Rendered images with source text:
^^^^

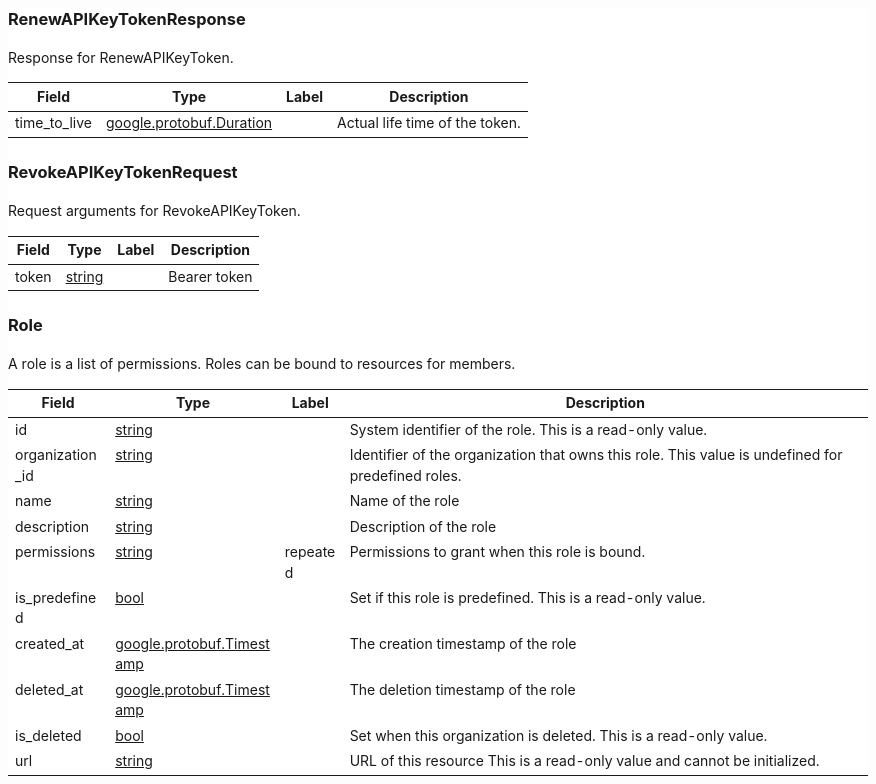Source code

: 




<a name="arangodb.cloud.iam.v1.RenewAPIKeyTokenResponse"></a>

### RenewAPIKeyTokenResponse
Response for RenewAPIKeyToken.


| Field | Type | Label | Description |
| ----- | ---- | ----- | ----------- |
| time_to_live | [google.protobuf.Duration](#google.protobuf.Duration) |  | Actual life time of the token. |






<a name="arangodb.cloud.iam.v1.RevokeAPIKeyTokenRequest"></a>

### RevokeAPIKeyTokenRequest
Request arguments for RevokeAPIKeyToken.


| Field | Type | Label | Description |
| ----- | ---- | ----- | ----------- |
| token | [string](#string) |  | Bearer token |






<a name="arangodb.cloud.iam.v1.Role"></a>

### Role
A role is a list of permissions.
Roles can be bound to resources for members.


| Field | Type | Label | Description |
| ----- | ---- | ----- | ----------- |
| id | [string](#string) |  | System identifier of the role. This is a read-only value. |
| organization_id | [string](#string) |  | Identifier of the organization that owns this role. This value is undefined for predefined roles. |
| name | [string](#string) |  | Name of the role |
| description | [string](#string) |  | Description of the role |
| permissions | [string](#string) | repeated | Permissions to grant when this role is bound. |
| is_predefined | [bool](#bool) |  | Set if this role is predefined. This is a read-only value. |
| created_at | [google.protobuf.Timestamp](#google.protobuf.Timestamp) |  | The creation timestamp of the role |
| deleted_at | [google.protobuf.Timestamp](#google.protobuf.Timestamp) |  | The deletion timestamp of the role |
| is_deleted | [bool](#bool) |  | Set when this organization is deleted. This is a read-only value. |
| url | [string](#string) |  | URL of this resource This is a read-only value and cannot be initialized. |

^^^^

Task objective: The span to give again runs from the line with "creation timestamp of the role |" through the last line of the records above; reproduce it exactly and nothing more.

Solution to this task:
| created_at | [google.protobuf.Timestamp](#google.protobuf.Timestamp) |  | The creation timestamp of the role |
| deleted_at | [google.protobuf.Timestamp](#google.protobuf.Timestamp) |  | The deletion timestamp of the role |
| is_deleted | [bool](#bool) |  | Set when this organization is deleted. This is a read-only value. |
| url | [string](#string) |  | URL of this resource This is a read-only value and cannot be initialized. |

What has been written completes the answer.